OpenTSDB / tcollector

Data collection framework for OpenTSDB
http://opentsdb.net
GNU Lesser General Public License v3.0
513 stars 359 forks source link

fix proc status #425

Closed tongtie closed 4 years ago

tongtie commented 5 years ago

I got these error:

2019-08-13 14:33:47,828 tcollector[1896951] [line:1345] WARNING: Terminating collector hbase_master.py after 615 seconds of inactivity
2019-08-13 14:33:47,829 tcollector[1896951] [line:210] INFO: Waiting 5s for PID 2527527 (hbase_master.py) to exit...
2019-08-13 14:33:48,831 tcollector[1896951] [line:75] ERROR: hbase_master.py still has a process (pid=2527527) and is being reset, terminating

The log said that the program still exists, but actually it is gone. So I add these code to verify this.

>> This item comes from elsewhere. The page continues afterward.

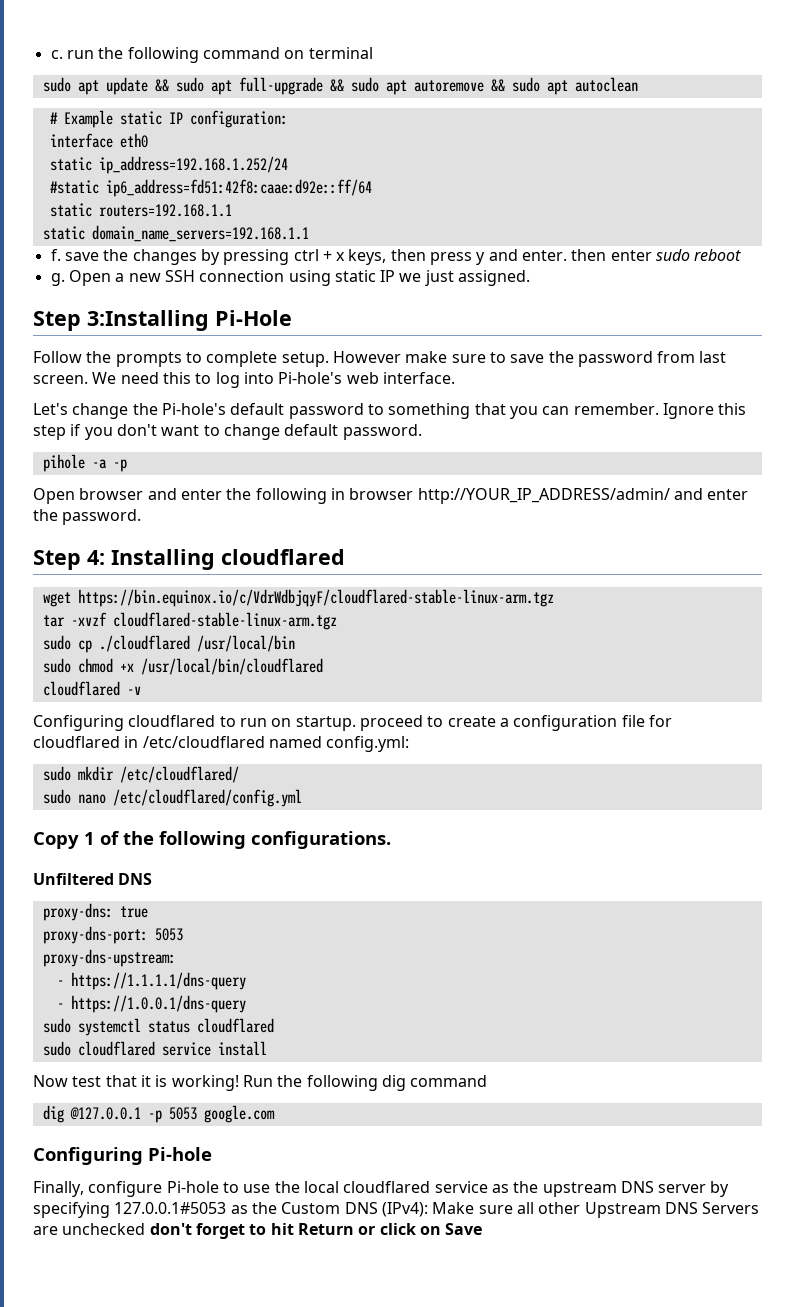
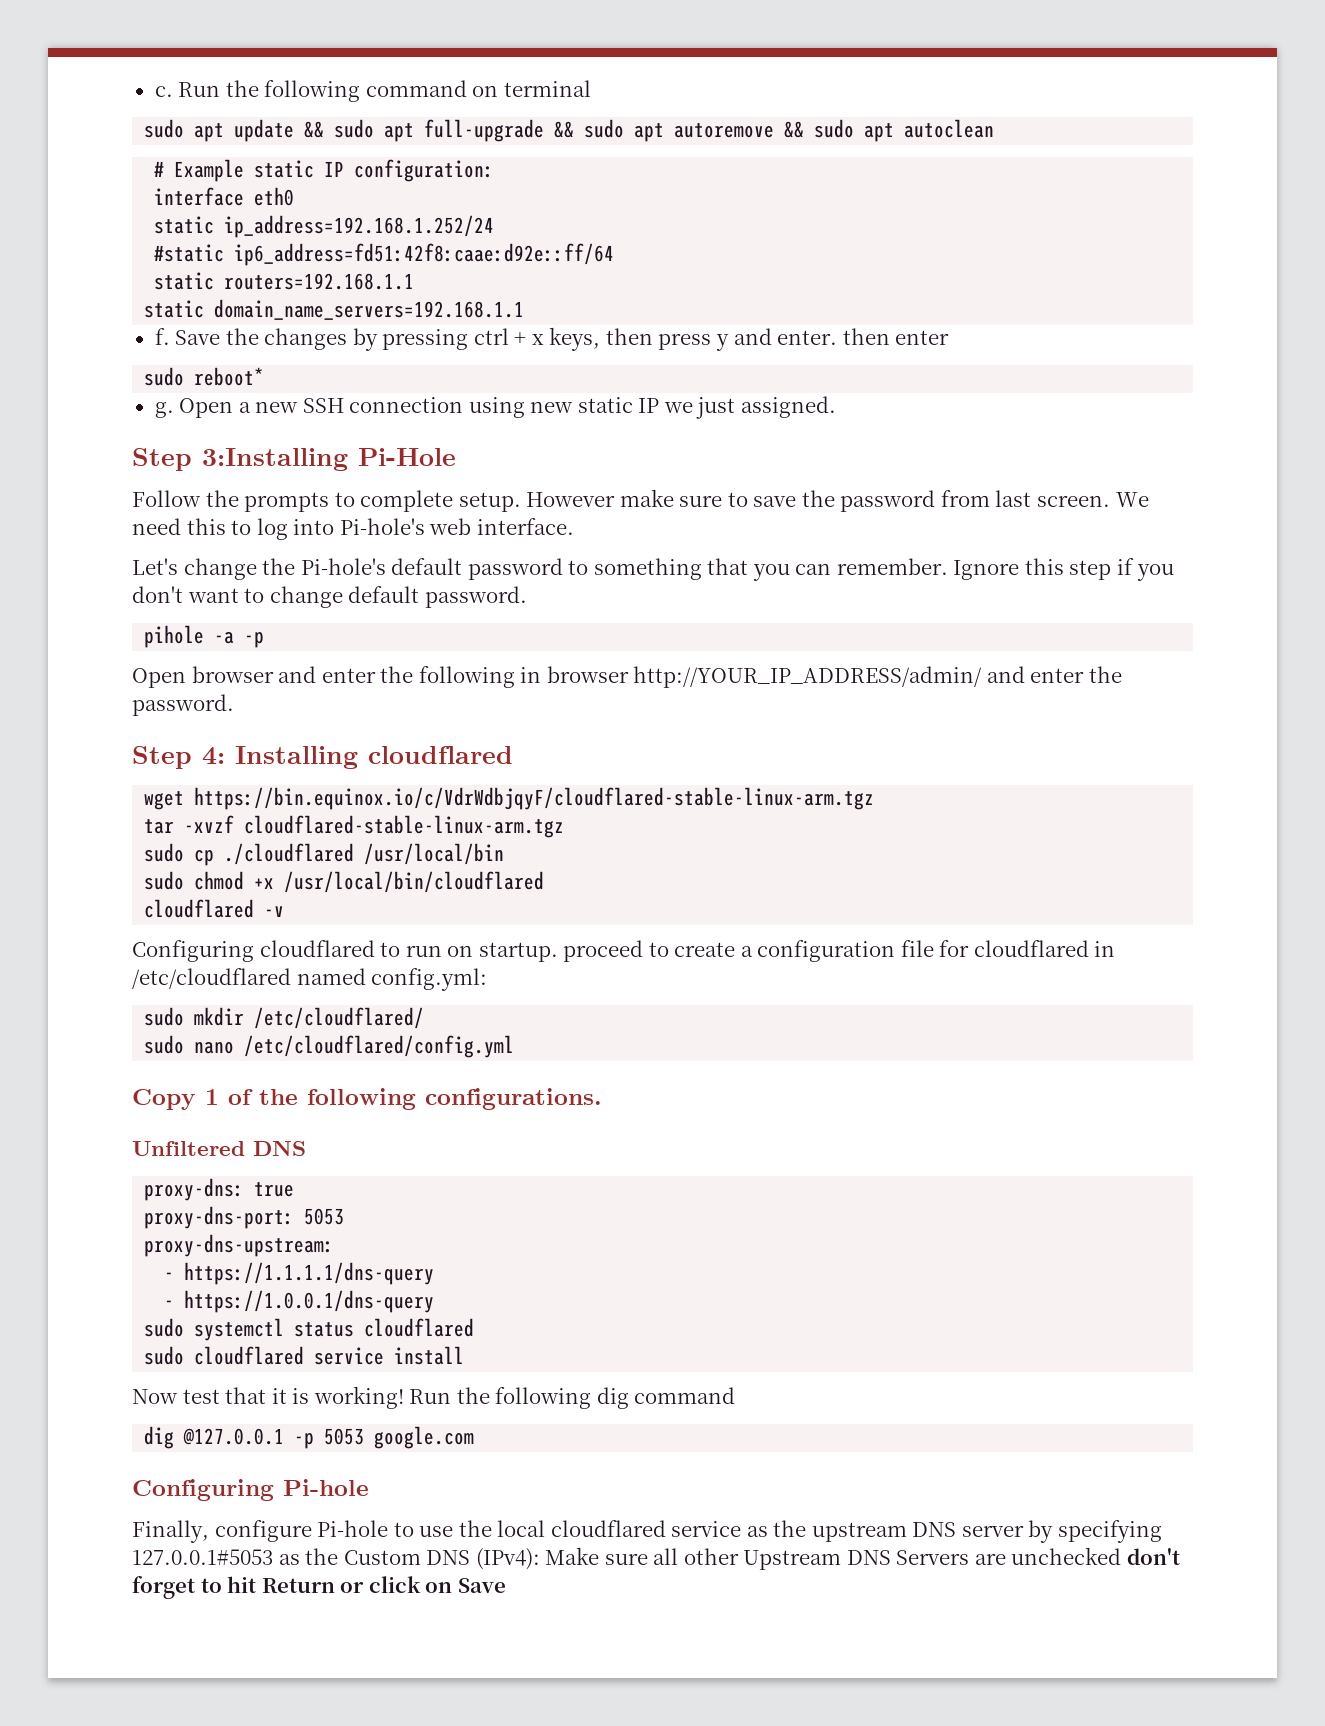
[66,50,94,59] run -> [178,82,221,97] Run
[64,252,99,261] save -> [175,330,221,345] Save
[656,249,742,261] sudo reboot -> [144,367,265,386] // sudo reboot*
(331, 278) none -> [530,401,574,413] new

def register_collector(collector):
        ...
        if col.proc is not None:
            try:
                os.kill(col.proc.pid, 0)
                LOG.info('pid=%d is running' % col.proc.pid)
            except Exception as e:
                LOG.error('pid=%d not running. %s' % (col.proc.pid, e))
            LOG.error('%s still has a process (pid=%d) and is being reset,'
                      ' terminating', col.name, col.proc.pid)

out:

2019-08-13 16:30:26,347 tcollector[2575745] [line:1136] INFO: Heartbeat (13 collectors running)
2019-08-13 16:30:26,350 tcollector[2575745] [line:1350] WARNING: Terminating collector hbase_master.py after 601 seconds of inactivity
2019-08-13 16:30:26,351 tcollector[2575745] [line:215] INFO: Waiting 5s for PID 2575753 (hbase_master.py) to exit...
2019-08-13 16:30:27,351 tcollector[2575745] [line:78] ERROR: pid=2575753 not running. [Errno 3] No such process
2019-08-13 16:30:27,352 tcollector[2575745] [line:80] ERROR: hbase_master.py still has a process (pid=2575753) and is being reset, terminating

So I add self.proc = None in col.shutdown() to solve this problem.